Gledhill laughed with a combination of utter sadness and utter contempt. “Jesus Christ. You’re as loopy as he is. You’re losing your
fucking
marbles, old man.”

Hello?

Then Gledhill left, slamming the door after him and the hall shook, or seemed to shake, like the walls of a rickety set at Bray, and Cushing did not blink and did not breathe until he was gone, and his after-image—the halo of redness—departed with him. Cut!

Hello?

“I’m most awfully sorry,” he whispered into the receiver. “I thought I had an intruder. I can see now that’s not the case.” He tried to cover the tremor he knew was in his voice, and tried to make it light and chirpy. “I’m perfectly safe. Thank you.”

Cushing hung up, re-knotted the cord of his dressing gown, hurried into the sitting room and parted the drawn curtains with his fingers, a few inches only, to see—nobody. Even the last fragment of light and colour had faded from the sky. It was now uniformly black and devoid of stars.

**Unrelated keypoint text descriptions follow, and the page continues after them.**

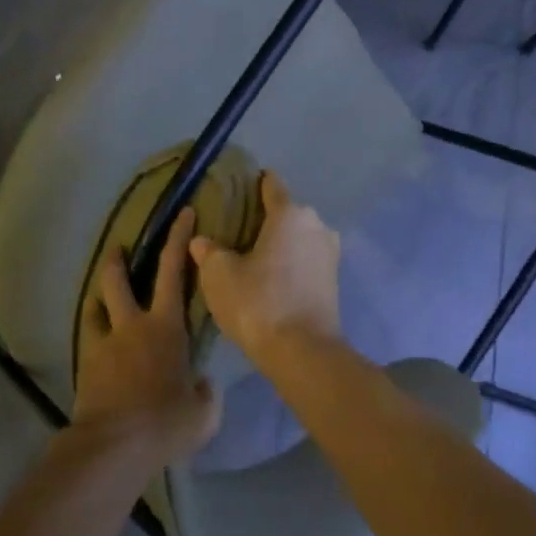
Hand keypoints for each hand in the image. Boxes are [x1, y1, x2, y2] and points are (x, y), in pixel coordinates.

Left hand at [72, 207, 220, 464]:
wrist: (114, 444)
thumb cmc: (166, 422)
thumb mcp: (203, 412)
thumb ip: (205, 392)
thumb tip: (200, 383)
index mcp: (166, 328)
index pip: (173, 272)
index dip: (178, 239)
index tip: (183, 214)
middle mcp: (131, 326)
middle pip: (118, 279)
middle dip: (120, 258)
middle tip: (120, 247)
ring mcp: (103, 344)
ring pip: (95, 306)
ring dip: (99, 295)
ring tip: (102, 296)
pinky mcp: (85, 365)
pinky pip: (88, 339)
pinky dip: (94, 333)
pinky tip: (99, 343)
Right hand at [189, 173, 340, 361]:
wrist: (302, 352)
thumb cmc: (258, 303)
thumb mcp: (219, 275)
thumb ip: (209, 252)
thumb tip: (201, 241)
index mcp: (290, 214)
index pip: (272, 185)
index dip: (255, 184)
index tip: (239, 187)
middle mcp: (316, 225)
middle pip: (287, 212)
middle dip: (265, 218)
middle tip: (237, 230)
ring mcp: (330, 254)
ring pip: (299, 238)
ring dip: (280, 243)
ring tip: (253, 256)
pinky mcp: (334, 281)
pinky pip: (306, 260)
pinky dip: (290, 263)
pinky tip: (271, 277)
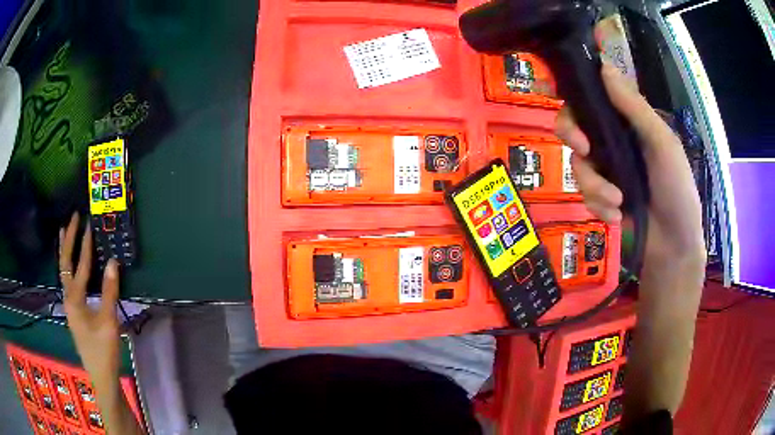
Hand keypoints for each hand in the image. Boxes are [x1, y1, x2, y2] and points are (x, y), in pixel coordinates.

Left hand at [59, 212, 121, 393]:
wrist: (100, 375)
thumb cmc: (103, 350)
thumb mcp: (109, 322)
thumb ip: (109, 292)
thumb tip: (112, 262)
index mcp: (75, 299)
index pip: (80, 266)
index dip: (85, 244)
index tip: (89, 223)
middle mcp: (68, 297)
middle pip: (65, 263)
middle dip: (68, 239)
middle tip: (72, 218)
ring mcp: (69, 305)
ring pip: (64, 271)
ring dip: (65, 250)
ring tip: (65, 231)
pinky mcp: (74, 311)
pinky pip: (68, 281)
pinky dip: (68, 265)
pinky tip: (71, 263)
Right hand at [555, 64, 705, 271]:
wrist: (674, 245)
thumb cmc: (677, 188)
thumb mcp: (662, 143)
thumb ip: (634, 107)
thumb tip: (603, 66)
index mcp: (628, 122)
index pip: (592, 98)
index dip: (573, 93)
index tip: (556, 93)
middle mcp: (613, 142)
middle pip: (574, 126)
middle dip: (572, 135)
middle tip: (583, 150)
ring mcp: (607, 171)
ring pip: (577, 165)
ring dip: (594, 186)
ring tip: (616, 202)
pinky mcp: (602, 197)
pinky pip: (585, 195)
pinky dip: (599, 206)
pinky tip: (618, 216)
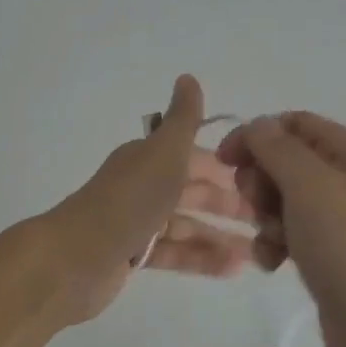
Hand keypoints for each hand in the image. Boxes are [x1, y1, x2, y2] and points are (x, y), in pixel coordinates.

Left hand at [41, 75, 258, 323]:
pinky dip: (203, 259)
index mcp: (150, 158)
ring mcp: (139, 223)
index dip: (228, 167)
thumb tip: (189, 77)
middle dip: (230, 204)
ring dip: (221, 236)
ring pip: (188, 225)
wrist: (76, 258)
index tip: (263, 181)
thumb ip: (183, 120)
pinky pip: (175, 253)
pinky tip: (234, 269)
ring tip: (259, 253)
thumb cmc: (129, 201)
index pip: (196, 157)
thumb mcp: (163, 153)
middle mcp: (144, 186)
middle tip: (269, 220)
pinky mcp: (135, 255)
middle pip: (194, 192)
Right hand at [218, 112, 345, 346]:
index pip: (294, 123)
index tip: (225, 163)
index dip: (256, 136)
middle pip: (286, 162)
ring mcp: (343, 224)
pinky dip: (275, 246)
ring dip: (265, 218)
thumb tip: (258, 127)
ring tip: (272, 245)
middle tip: (258, 209)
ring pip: (284, 202)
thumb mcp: (313, 187)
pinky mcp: (332, 260)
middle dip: (260, 181)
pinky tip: (273, 266)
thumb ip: (278, 148)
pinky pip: (292, 237)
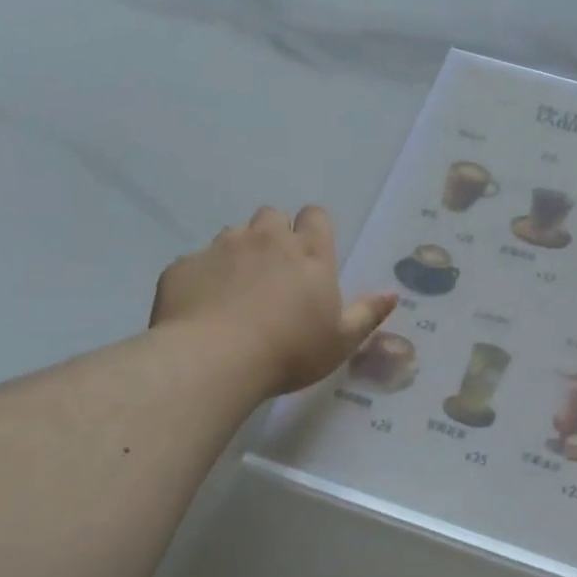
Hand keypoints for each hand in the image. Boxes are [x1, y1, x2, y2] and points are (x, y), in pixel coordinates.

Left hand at [151, 207, 397, 396]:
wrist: (213, 360)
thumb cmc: (290, 351)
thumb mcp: (341, 340)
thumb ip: (367, 313)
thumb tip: (392, 294)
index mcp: (309, 253)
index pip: (315, 215)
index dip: (314, 228)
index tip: (312, 253)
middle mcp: (266, 239)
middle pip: (272, 216)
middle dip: (275, 234)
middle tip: (275, 272)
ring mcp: (221, 248)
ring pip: (234, 234)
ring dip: (240, 252)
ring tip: (238, 290)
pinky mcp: (184, 266)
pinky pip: (197, 262)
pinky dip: (204, 277)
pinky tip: (205, 307)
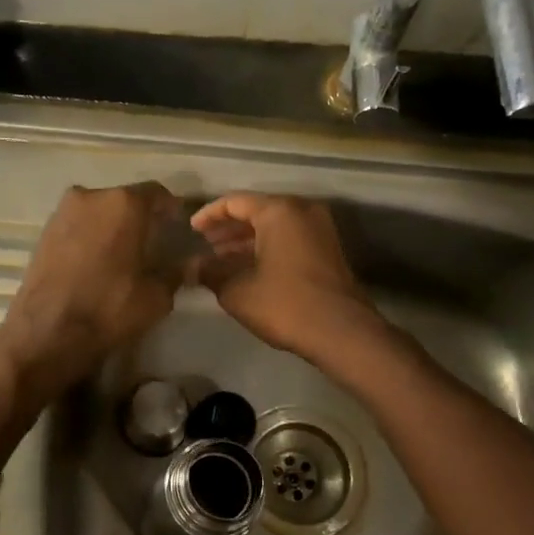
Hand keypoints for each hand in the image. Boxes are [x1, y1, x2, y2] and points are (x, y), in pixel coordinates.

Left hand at [0, 182, 190, 395]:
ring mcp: (62, 212)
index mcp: (124, 203)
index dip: (170, 210)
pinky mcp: (43, 231)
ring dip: (111, 226)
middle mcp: (91, 196)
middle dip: (139, 217)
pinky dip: (89, 237)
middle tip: (151, 243)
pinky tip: (95, 261)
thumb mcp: (156, 296)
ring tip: (121, 254)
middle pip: (124, 199)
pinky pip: (76, 226)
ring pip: (97, 212)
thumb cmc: (109, 308)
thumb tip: (189, 263)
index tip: (177, 228)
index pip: (157, 193)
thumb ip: (175, 272)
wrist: (47, 332)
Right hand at [189, 193, 379, 361]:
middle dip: (228, 229)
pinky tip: (247, 269)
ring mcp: (320, 230)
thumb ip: (210, 273)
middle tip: (205, 245)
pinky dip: (266, 249)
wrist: (341, 332)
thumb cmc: (284, 304)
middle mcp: (302, 211)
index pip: (235, 202)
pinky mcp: (327, 250)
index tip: (191, 230)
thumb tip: (192, 267)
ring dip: (246, 241)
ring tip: (220, 260)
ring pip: (274, 227)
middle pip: (257, 211)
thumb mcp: (237, 290)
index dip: (209, 215)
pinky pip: (289, 239)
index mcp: (279, 211)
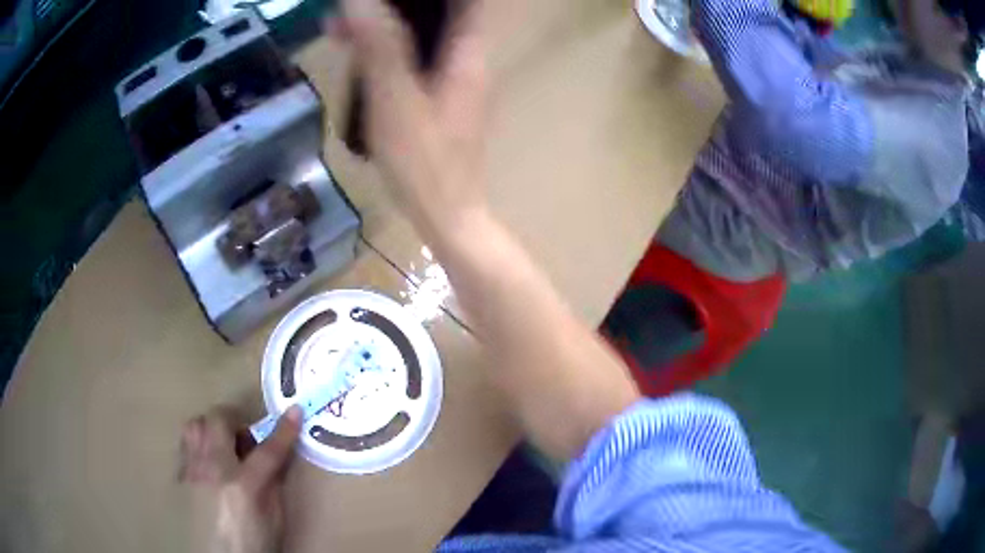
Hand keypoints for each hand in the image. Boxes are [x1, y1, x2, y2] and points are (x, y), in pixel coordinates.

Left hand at [180, 406, 301, 552]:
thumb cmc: (254, 542)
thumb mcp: (274, 518)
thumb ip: (274, 483)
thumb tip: (277, 456)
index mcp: (243, 486)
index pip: (268, 450)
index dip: (285, 430)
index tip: (296, 411)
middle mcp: (211, 470)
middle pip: (218, 420)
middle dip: (236, 421)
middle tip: (247, 439)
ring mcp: (191, 470)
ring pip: (195, 425)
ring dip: (212, 428)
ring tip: (224, 446)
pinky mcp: (180, 476)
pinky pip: (186, 445)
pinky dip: (199, 445)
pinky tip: (209, 464)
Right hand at [337, 0, 486, 239]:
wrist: (446, 215)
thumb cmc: (423, 161)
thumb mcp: (394, 98)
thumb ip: (379, 47)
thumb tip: (359, 2)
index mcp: (466, 55)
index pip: (465, 4)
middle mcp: (467, 62)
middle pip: (437, 17)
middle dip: (395, 8)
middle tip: (350, 11)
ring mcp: (456, 83)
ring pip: (422, 40)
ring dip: (386, 30)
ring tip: (341, 30)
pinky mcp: (442, 102)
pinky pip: (416, 64)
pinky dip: (389, 55)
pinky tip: (359, 61)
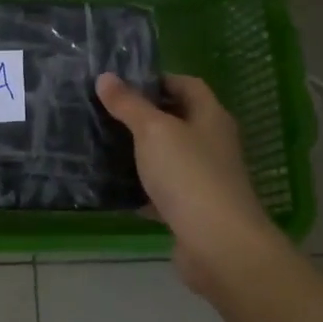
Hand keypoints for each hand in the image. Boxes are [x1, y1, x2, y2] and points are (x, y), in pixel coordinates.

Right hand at [96, 72, 281, 293]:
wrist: (218, 245)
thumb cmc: (188, 175)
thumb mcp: (153, 131)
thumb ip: (128, 104)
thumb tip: (105, 77)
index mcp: (210, 117)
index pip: (187, 85)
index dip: (158, 79)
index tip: (122, 84)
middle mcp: (212, 144)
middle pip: (178, 120)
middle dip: (144, 116)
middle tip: (106, 113)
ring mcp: (205, 178)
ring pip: (169, 157)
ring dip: (141, 153)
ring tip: (103, 146)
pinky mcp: (193, 210)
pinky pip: (163, 191)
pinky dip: (142, 188)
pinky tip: (115, 188)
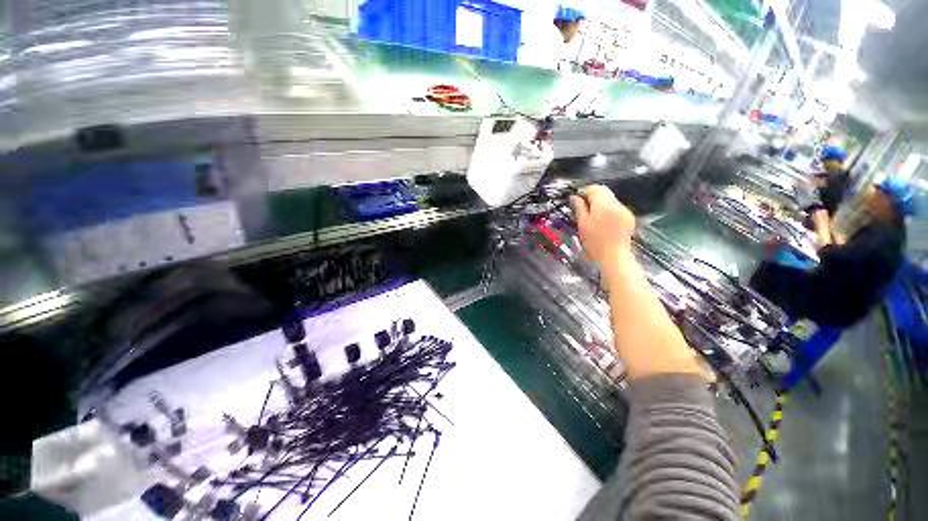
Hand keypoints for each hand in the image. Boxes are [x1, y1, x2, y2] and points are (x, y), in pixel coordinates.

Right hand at [571, 185, 635, 267]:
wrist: (613, 257)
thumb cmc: (594, 242)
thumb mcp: (582, 224)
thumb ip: (579, 208)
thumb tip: (574, 197)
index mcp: (603, 204)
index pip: (594, 188)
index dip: (584, 191)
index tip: (576, 199)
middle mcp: (616, 204)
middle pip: (604, 192)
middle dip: (593, 196)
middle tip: (583, 207)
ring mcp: (624, 211)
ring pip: (610, 200)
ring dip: (601, 204)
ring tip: (592, 216)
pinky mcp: (629, 218)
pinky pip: (617, 208)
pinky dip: (609, 211)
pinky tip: (603, 222)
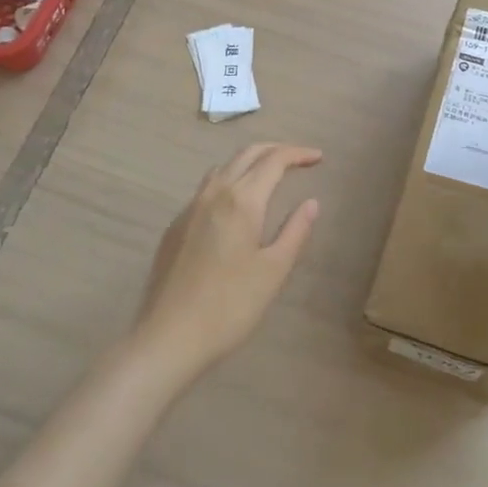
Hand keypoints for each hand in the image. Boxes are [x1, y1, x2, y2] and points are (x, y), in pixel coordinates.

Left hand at [128, 143, 322, 384]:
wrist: (169, 336)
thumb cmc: (230, 305)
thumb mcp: (274, 270)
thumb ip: (295, 230)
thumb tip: (311, 202)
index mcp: (242, 200)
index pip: (273, 160)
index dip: (298, 154)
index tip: (318, 157)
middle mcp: (214, 194)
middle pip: (246, 154)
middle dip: (275, 150)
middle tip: (298, 159)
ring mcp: (189, 208)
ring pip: (222, 168)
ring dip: (249, 162)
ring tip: (269, 176)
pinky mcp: (175, 227)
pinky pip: (206, 189)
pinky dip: (229, 181)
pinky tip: (235, 206)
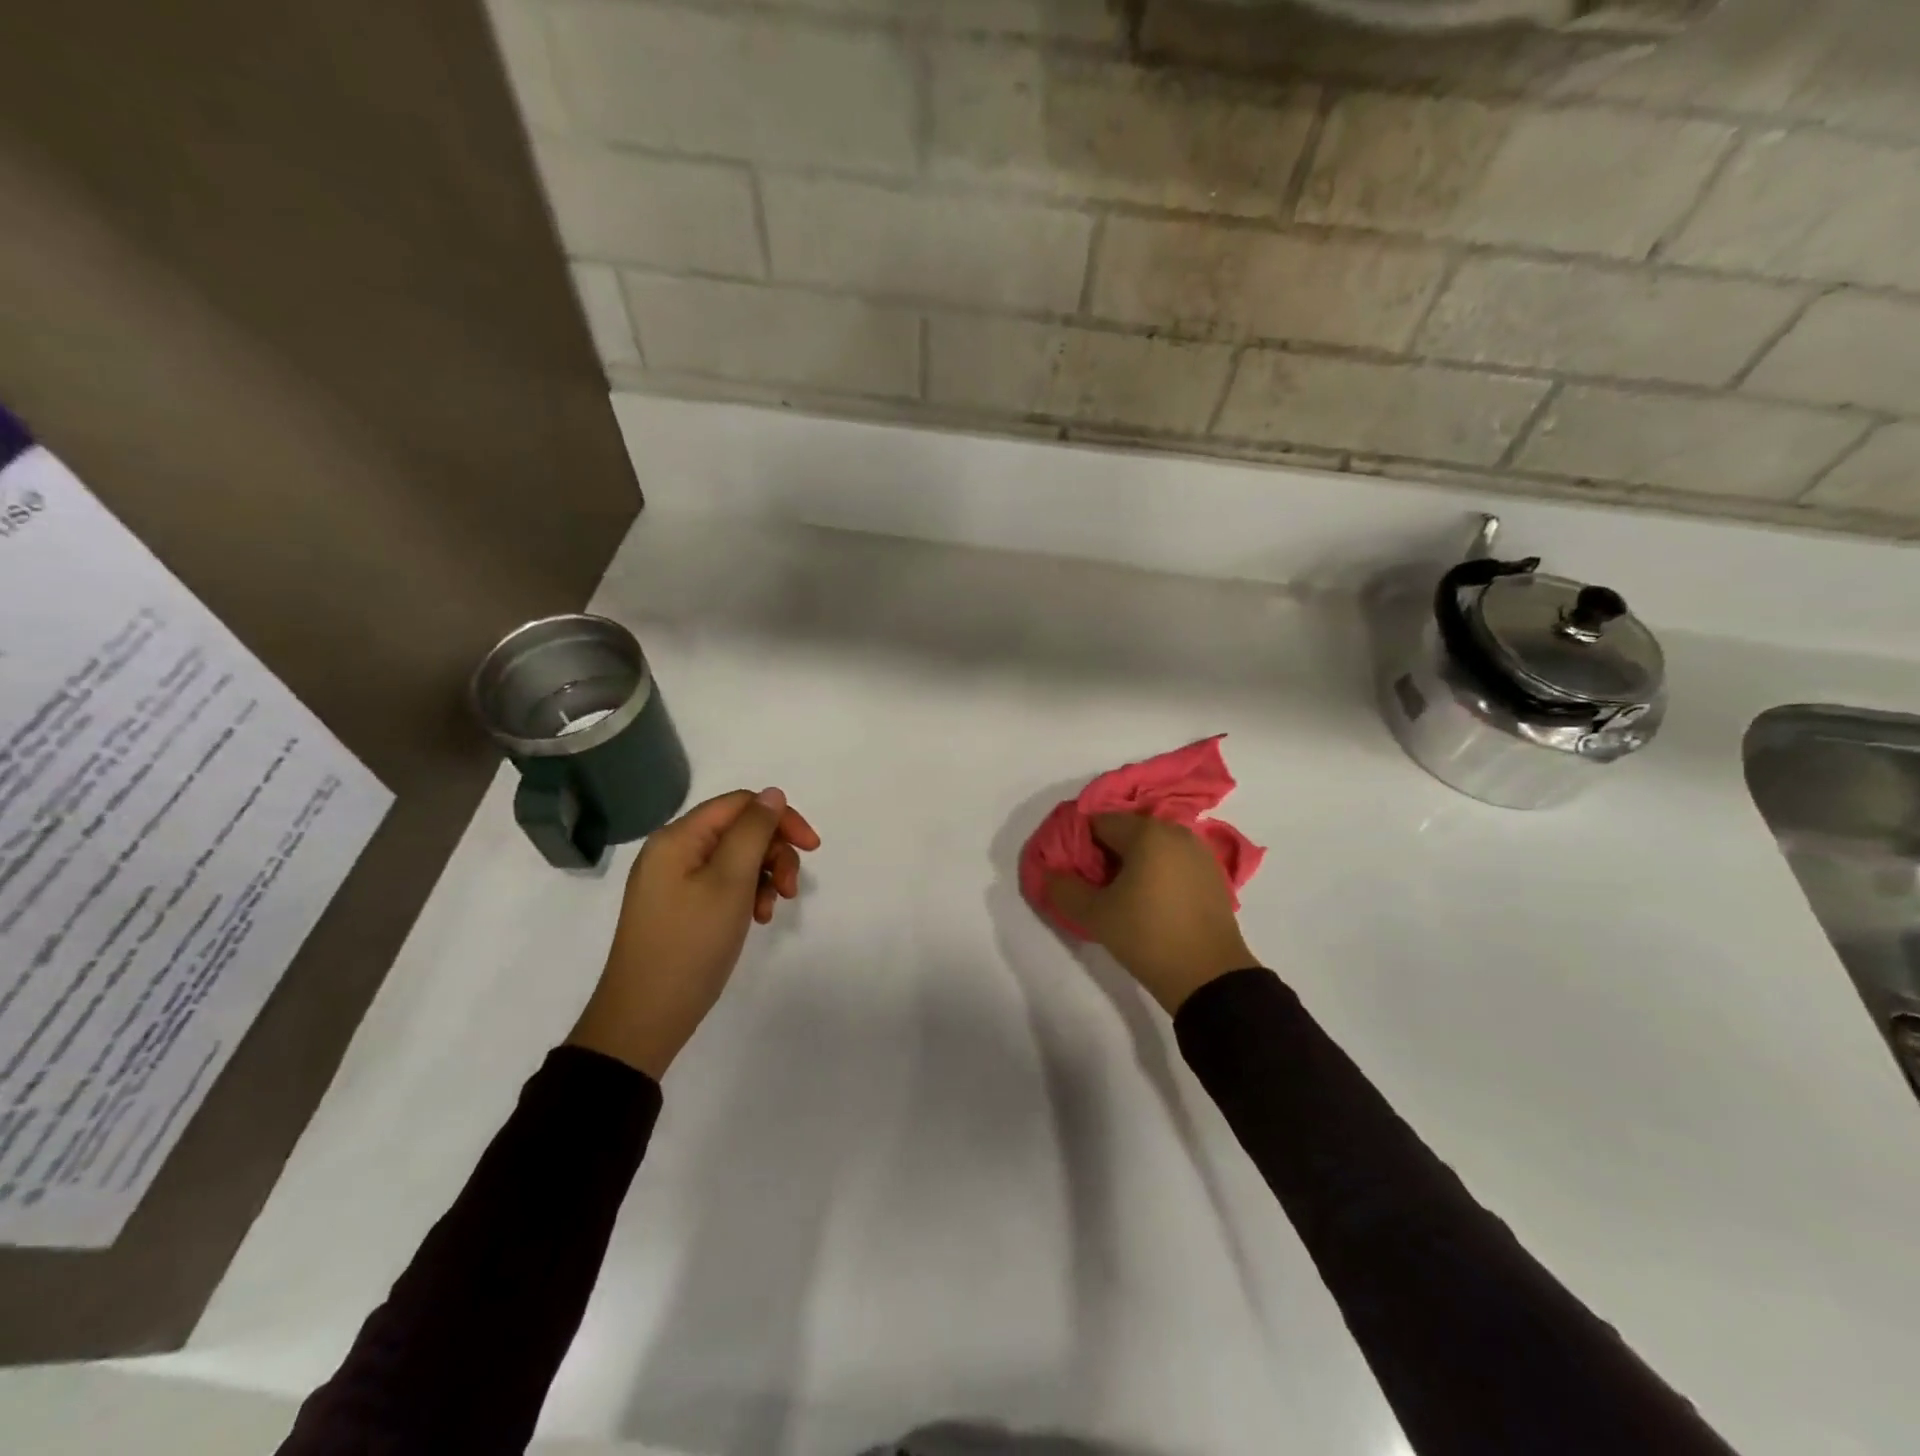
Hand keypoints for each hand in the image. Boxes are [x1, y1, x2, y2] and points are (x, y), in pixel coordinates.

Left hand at [568, 787, 820, 1078]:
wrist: (644, 1017)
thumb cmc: (691, 944)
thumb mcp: (730, 882)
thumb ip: (754, 831)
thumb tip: (773, 794)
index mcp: (679, 837)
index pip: (740, 804)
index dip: (781, 818)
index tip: (812, 849)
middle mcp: (674, 851)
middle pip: (739, 830)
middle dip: (774, 853)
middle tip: (792, 890)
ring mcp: (674, 881)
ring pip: (736, 859)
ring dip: (764, 877)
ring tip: (771, 911)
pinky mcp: (680, 907)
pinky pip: (723, 884)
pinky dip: (747, 896)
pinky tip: (756, 920)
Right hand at [1047, 815, 1254, 1015]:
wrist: (1210, 977)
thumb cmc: (1147, 936)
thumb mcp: (1094, 915)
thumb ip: (1063, 888)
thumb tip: (1049, 873)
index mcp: (1147, 832)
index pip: (1098, 822)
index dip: (1079, 844)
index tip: (1074, 873)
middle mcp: (1176, 832)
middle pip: (1127, 832)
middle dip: (1106, 854)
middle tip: (1094, 888)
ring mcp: (1199, 852)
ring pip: (1152, 847)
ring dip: (1132, 864)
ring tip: (1121, 897)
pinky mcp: (1213, 875)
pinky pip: (1173, 862)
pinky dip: (1157, 873)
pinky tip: (1151, 903)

The dryness in Cushing’s throat gave him the sudden compulsion to breathe, which he thought a very good idea indeed but strangely an effort. It was as if he had done a ten mile run, or heavy swim. Not only was his chest still thumping like a kettledrum, he could not get air into his lungs fast enough, and lurched, quite light-headedly, needing to prop himself on the arm of a chair in case he should fall. Sweat broke on his brow. He undid the buttons at his throat but they were already undone. He opened more, but his fingers were frozen and useless, fumbling and befuddled and half-dead.